Namun selama setahun terakhir, dia telah bergerak secara progresif ke kanan, dalam upaya untuk menarik pemilih yang telah menjadi “lebih konservatif, lebih sayap kanan,” kata Vincent Martigny, seorang profesor ilmu politik di Universitas Nice.

“Dia berhati-hati agar tidak kehilangan poin dalam pemilihan presiden yang sudah dimulai,” kata Martigny. Pesaing presiden di seluruh spektrum politik melompat ke masalah kejahatan.

Jumlah aktual di balik tren kejahatan telah hilang dalam bahasa yang memanas. Christophe Soullez, kepala National Observatory of Crime and Criminal Justice, pemantau yang didanai pemerintah, mengatakan bahwa, selama 20 tahun terakhir, “memang ada stabilitas kekerasan secara umum.”

Menurut laporan tahunan yang dikeluarkan oleh Lembaga Statistik dan Studi Ekonomi Nasional pemerintah sejak 2006, tindak kekerasan fisik di luar rumah telah menurun 8 persen dari tahun 2006 hingga 2018; pencurian dengan kekerasan atau ancaman fisik turun 61 persen dalam periode yang sama.

Dalam dua tahun terakhir yang tersedia, 2017 dan 2018, pencurian dengan kekerasan atau ancaman fisik menurun sebesar 21 persen, dan tindak kekerasan fisik di luar rumah meningkat sekitar 7 persen.

Kekerasan seksual adalah kategori dengan peningkatan paling tajam dalam dekade terakhir, lebih dari dua kali lipat menurut data polisi. Tetapi banyak dari kenaikan tersebut mencerminkan peningkatan keluhan yang dihasilkan dari meningkatnya kesadaran akan kekerasan seksual, yang dipicu oleh gerakan #MeToo, kata Laurent Mucchielli, seorang sosiolog yang mengkhususkan diri pada kekerasan dan kenakalan di Pusat Nasional untuk Penelitian Ilmiah, organisasi penelitian nasional Prancis.

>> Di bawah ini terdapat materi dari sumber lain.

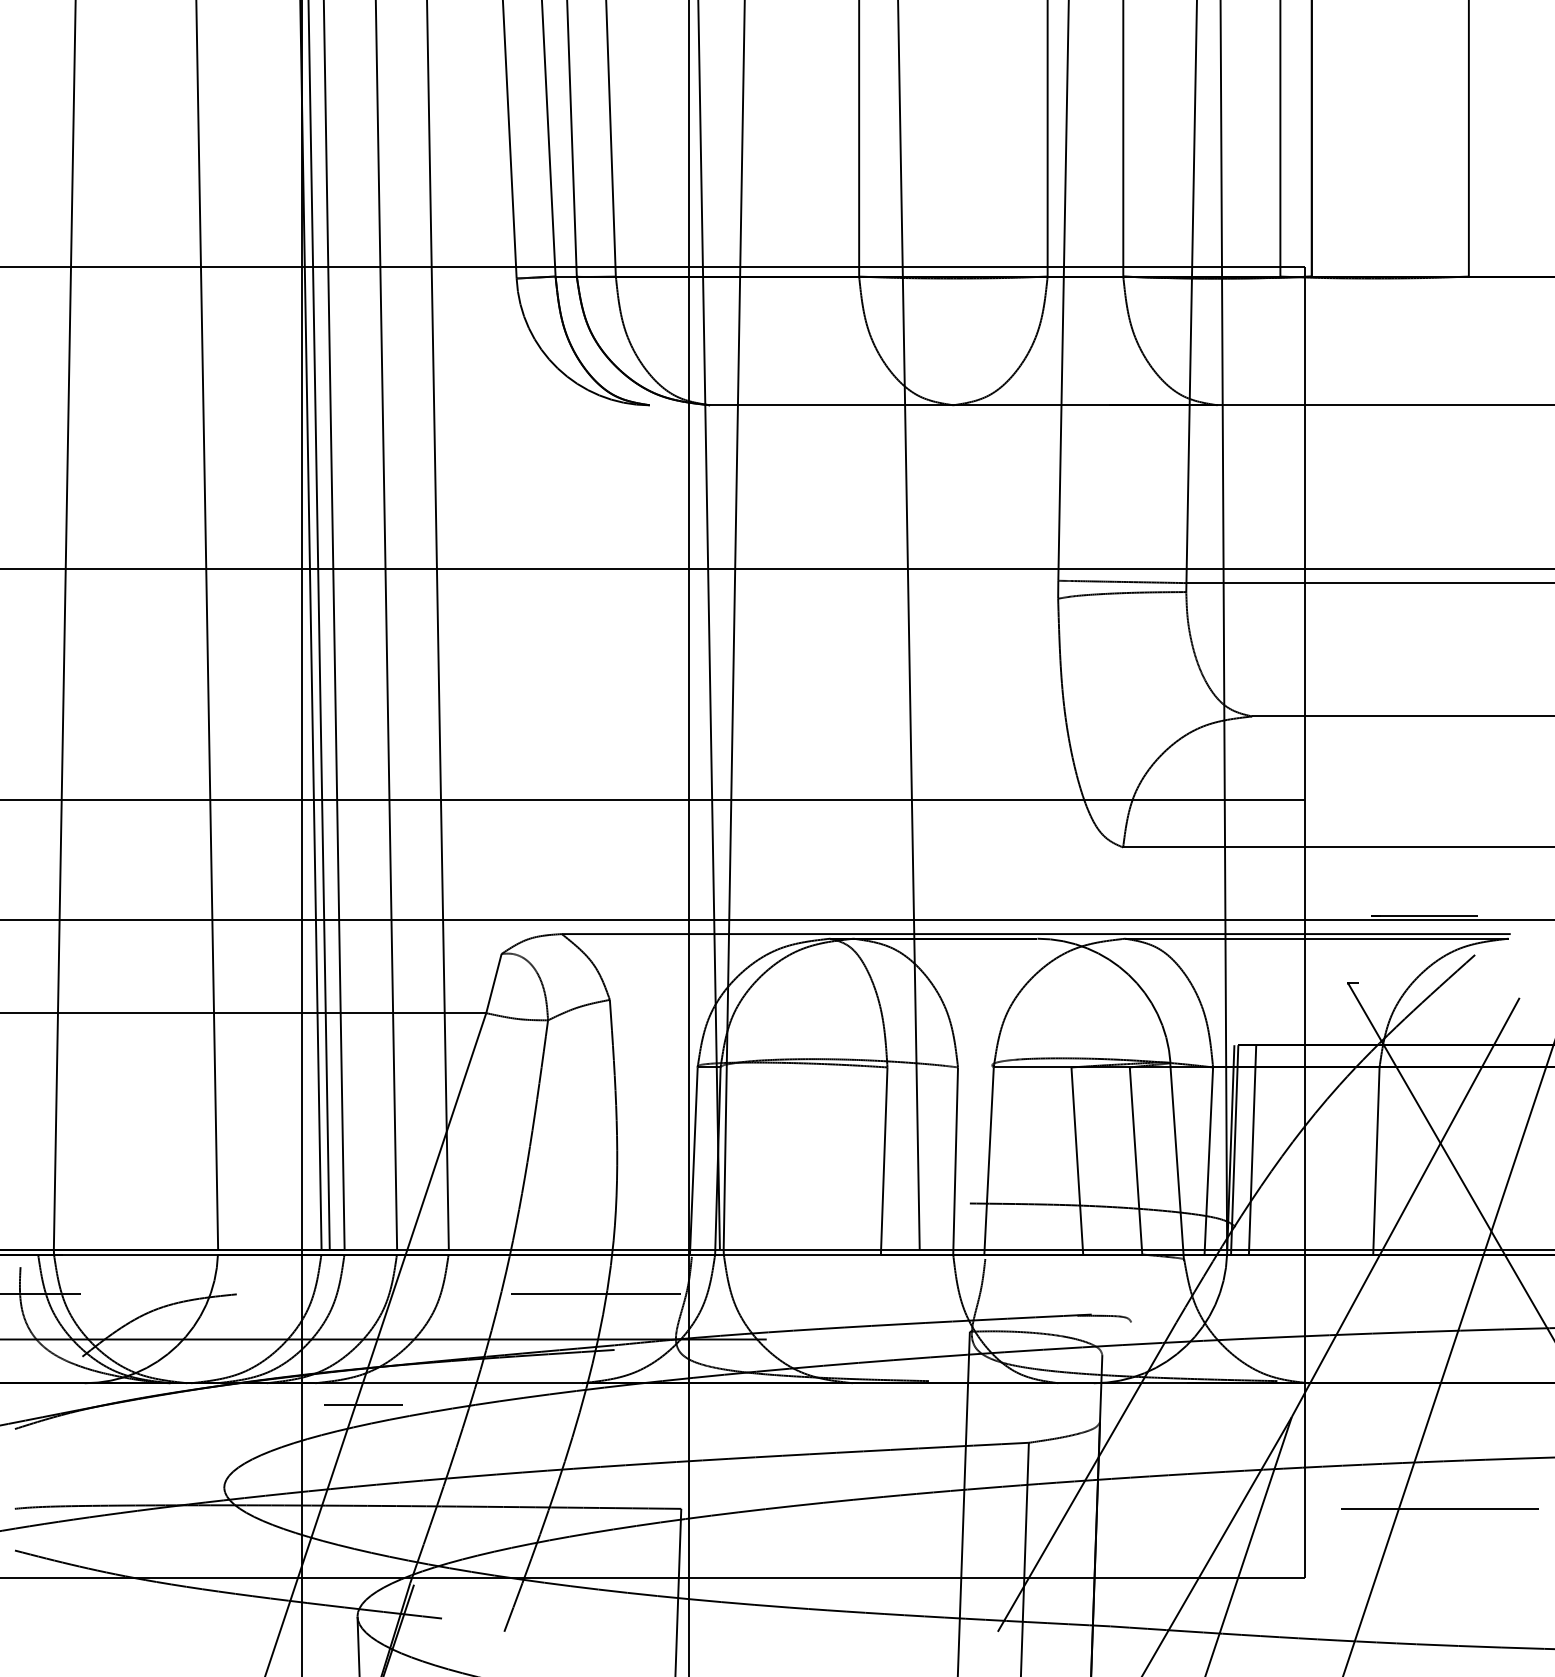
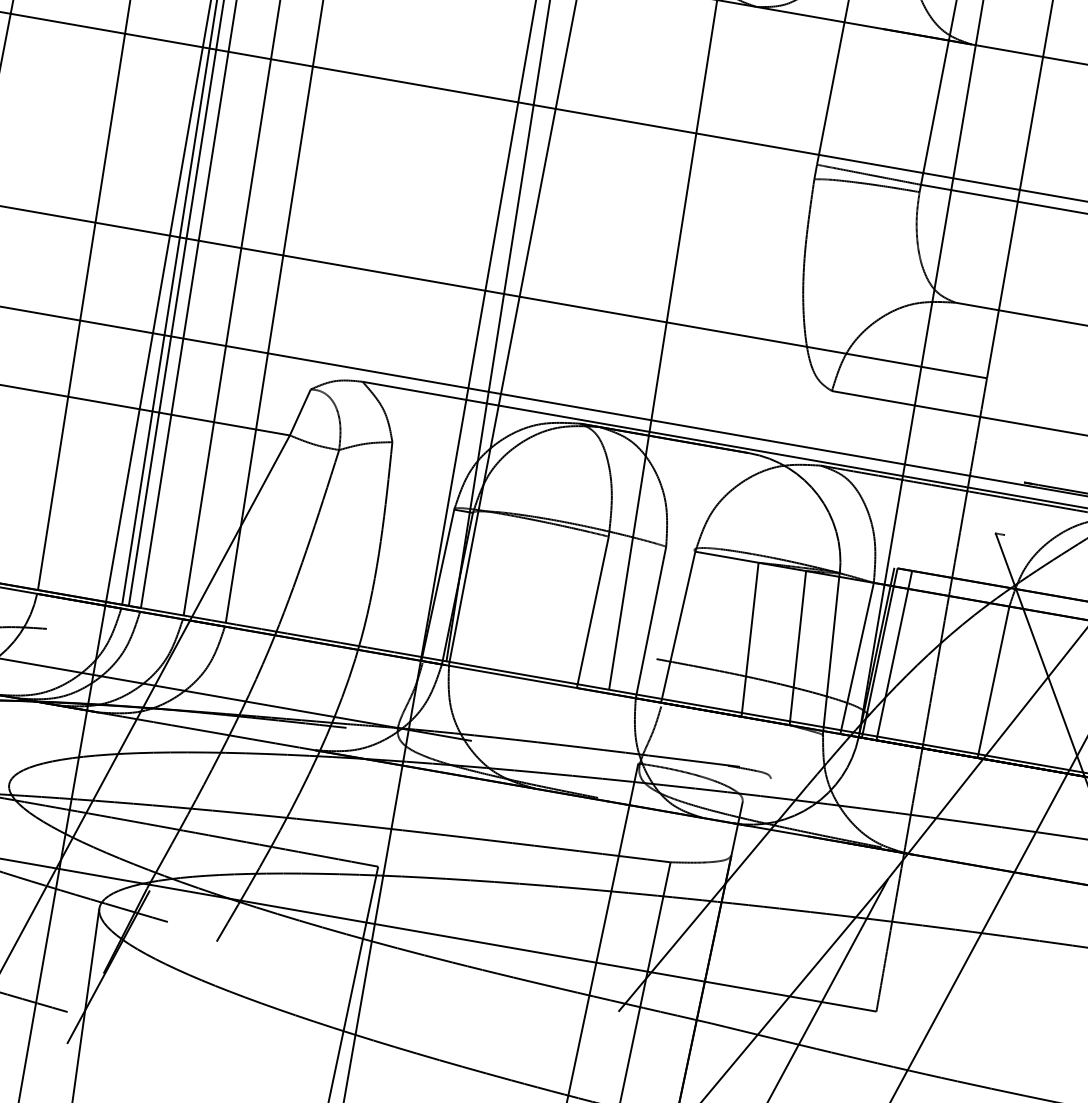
line: (596, 1294) -> (339, 680), removed
line: (363, 1405) -> (134, 737), removed
line: (1440, 1508) -> (996, 974), removed

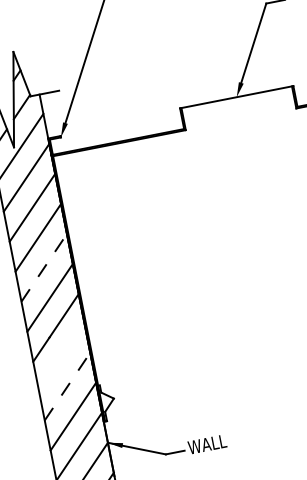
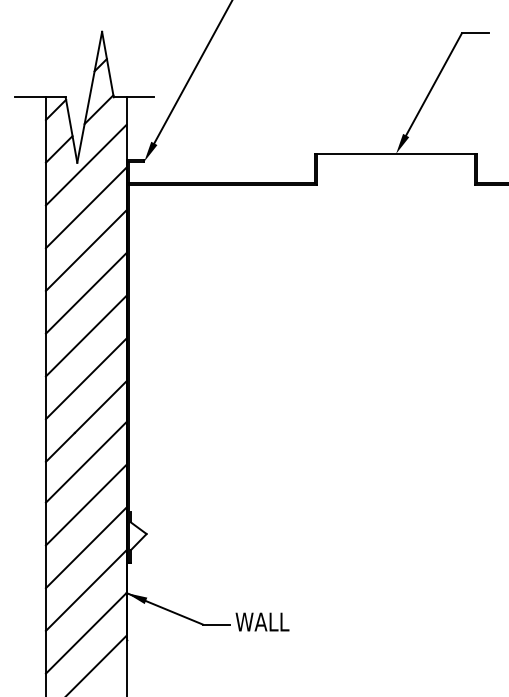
line: (44, 268) -> (86, 336), dashed -> solid
line: (61, 356) -> (85, 462), added
line: (67, 386) -> (86, 505), dashed -> solid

Secara internasional, tingkat pembunuhan per kapita Prancis 1,16 per 100.000 orang pada tahun 2018 hampir sama dengan sebagian besar wilayah Inggris, menurut data dari Komisi Eropa, sementara tingkat pembunuhan di Jerman adalah 0,76. Angka Prancis jauh lebih rendah daripada Amerika Serikat, yaitu lima per 100.000 orang pada 2018, menurut data FBI.

Mengapa Politisi Prancis Tidak Bisa Berhenti Berbicara Tentang Kejahatan

Ditanya mengapa data resmi menyangkal lonjakan kejahatan, Olivier, dari Partai Demokrat sayap kanan, menuduh pemerintah Prancis mengubah angka sebenarnya sejak tahun 1970-an. “Di semua tingkatan, angkanya sedang direkayasa.

Kami seperti anak-anak yang menutupi mata kami dan kenyataan menghilang,” ujarnya. “Tapi aku akan memberitahumu, kami tidak peduli tentang pertengkaran soal angka. Pada dasarnya, ini adalah pertengkaran kotak pasir.”